— start DATA FOR THE TASK —

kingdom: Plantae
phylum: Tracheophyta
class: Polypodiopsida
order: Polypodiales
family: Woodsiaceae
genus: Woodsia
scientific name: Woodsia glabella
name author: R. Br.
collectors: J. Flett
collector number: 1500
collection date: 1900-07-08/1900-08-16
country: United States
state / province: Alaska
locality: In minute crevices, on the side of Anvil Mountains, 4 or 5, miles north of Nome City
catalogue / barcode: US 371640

— end DATA FOR THE TASK —
— start DATA FOR THE TASK —

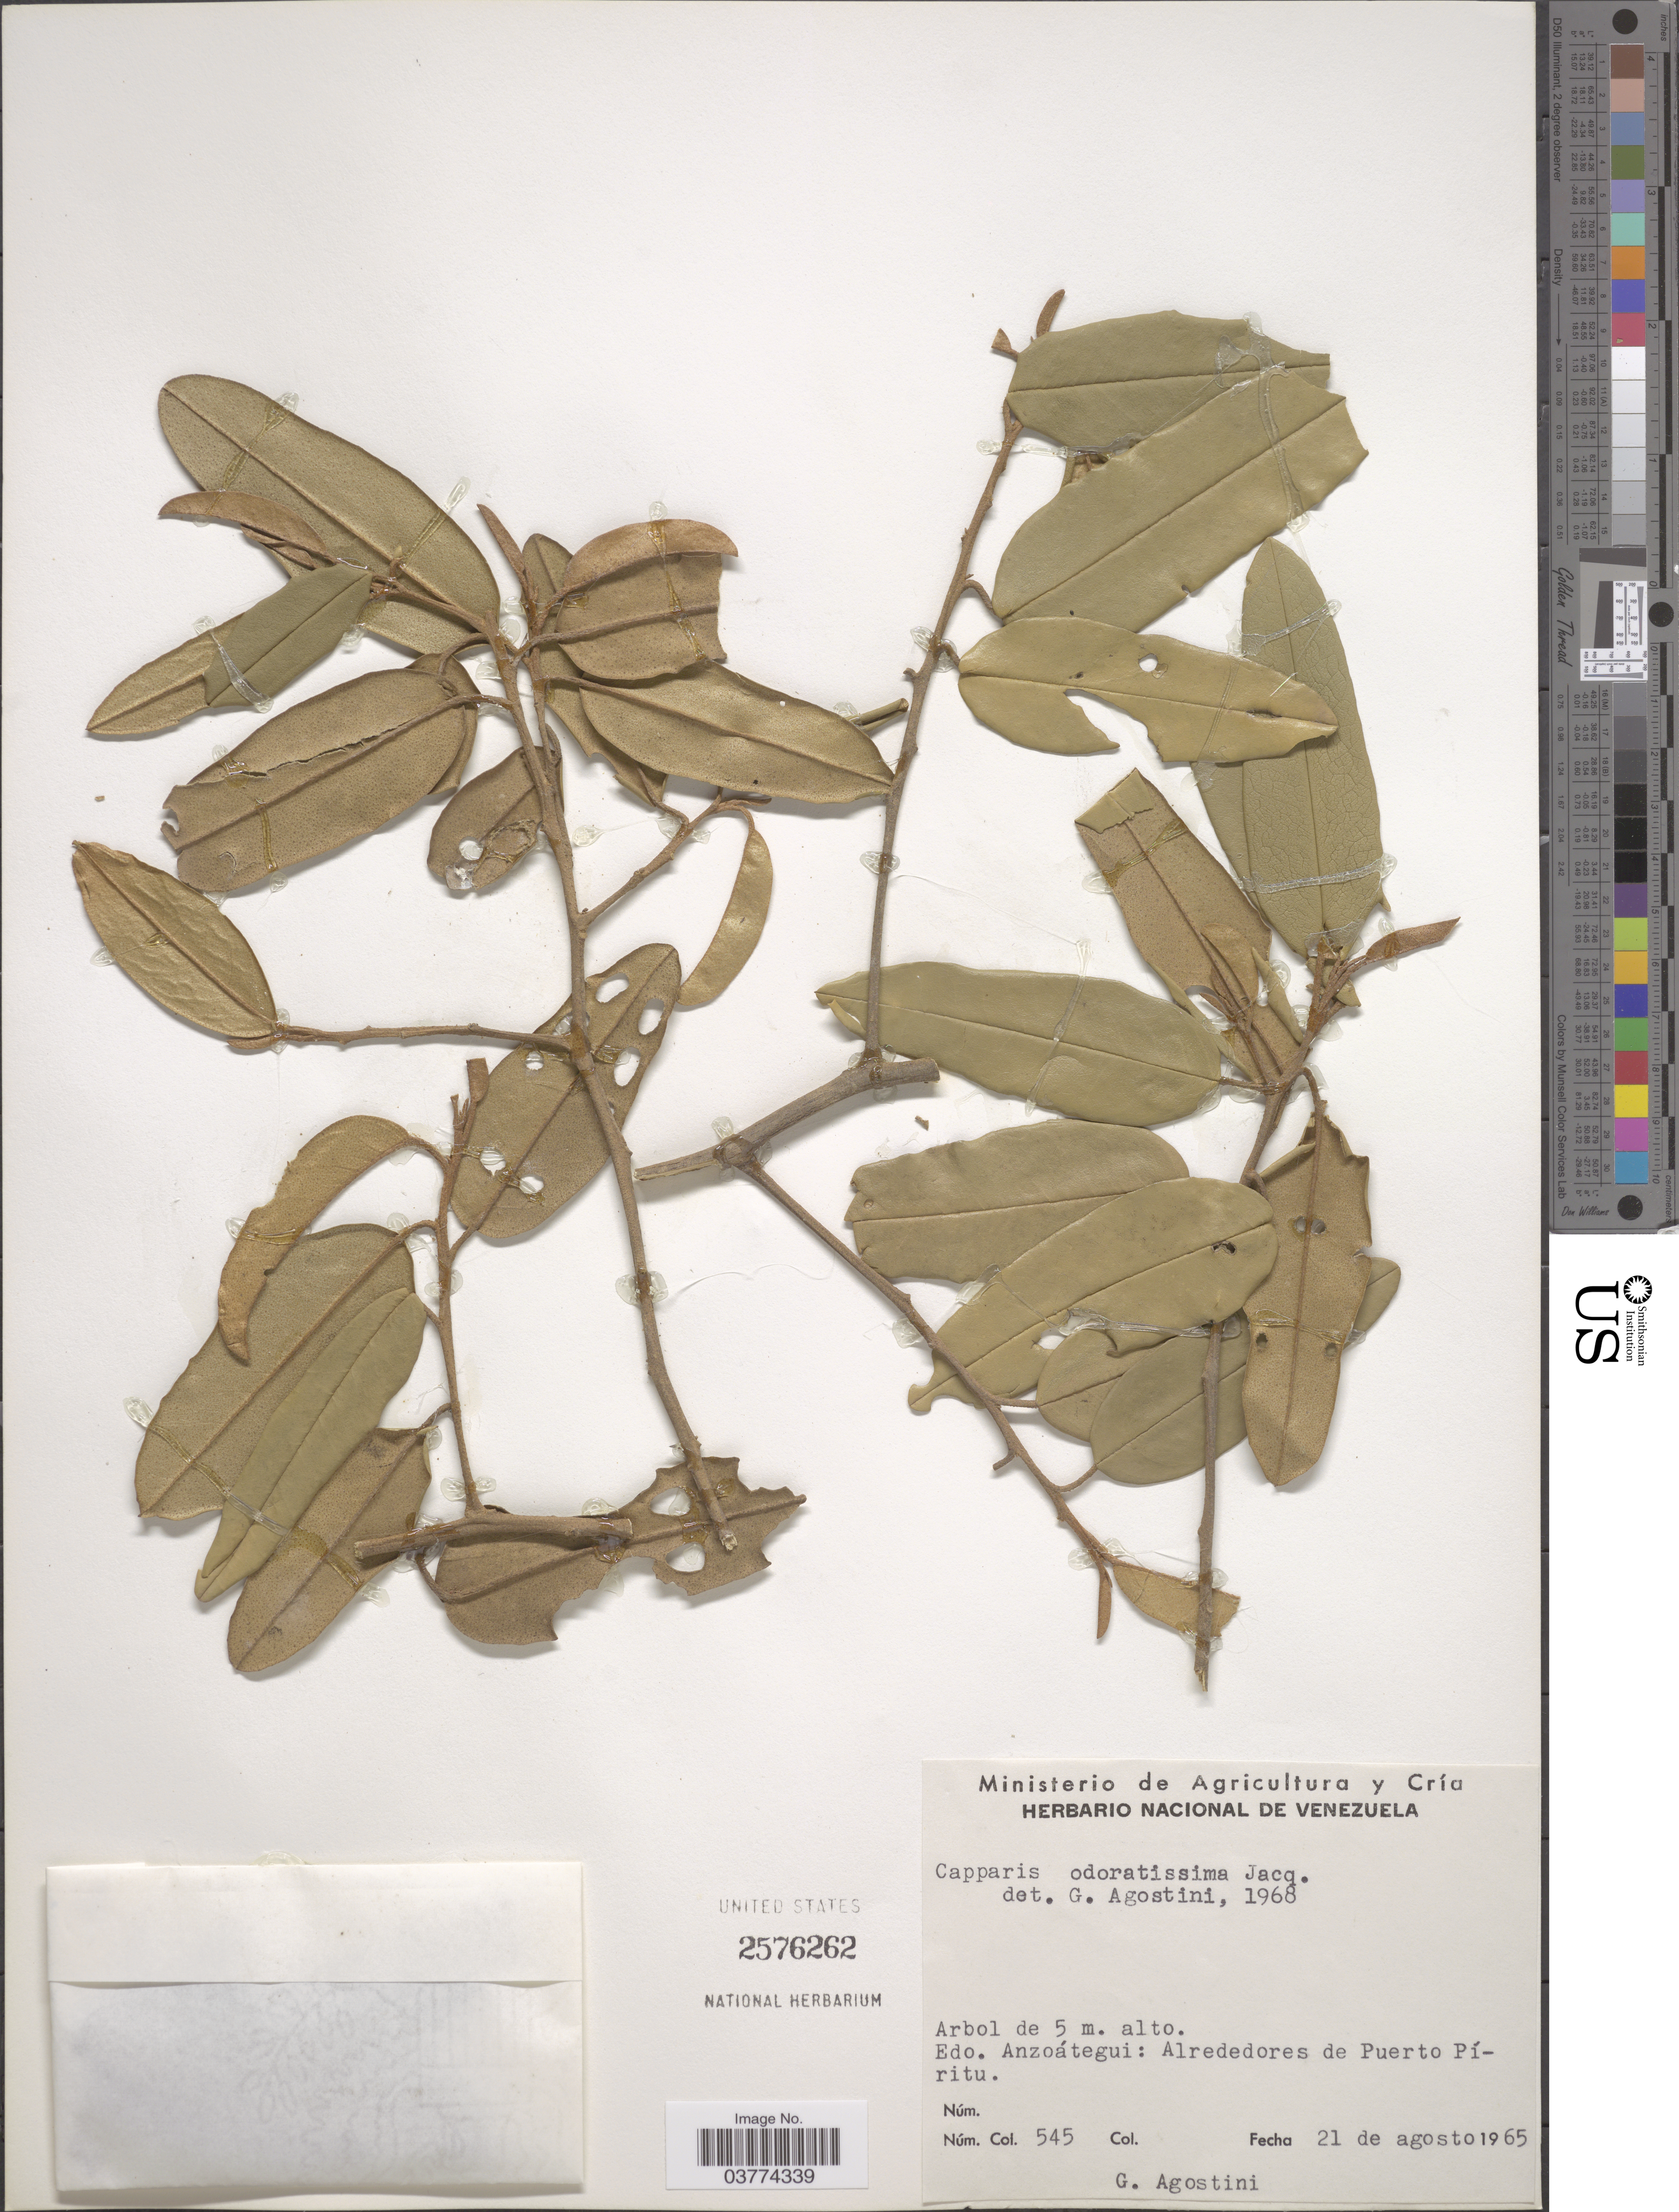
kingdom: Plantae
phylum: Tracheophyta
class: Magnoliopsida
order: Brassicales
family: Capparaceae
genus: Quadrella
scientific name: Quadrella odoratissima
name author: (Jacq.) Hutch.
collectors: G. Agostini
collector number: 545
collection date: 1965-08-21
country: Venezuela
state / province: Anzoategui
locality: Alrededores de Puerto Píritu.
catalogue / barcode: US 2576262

— end DATA FOR THE TASK —

Could you return, word for word, the lines of the items running from the line with "collector number: 1500" up to and including the line with "locality: In minute"?

**RESULT OF THE TASK**
collector number: 1500
collection date: 1900-07-08/1900-08-16
country: United States
state / province: Alaska
locality: In minute crevices, on the side of Anvil Mountains, 4 or 5, miles north of Nome City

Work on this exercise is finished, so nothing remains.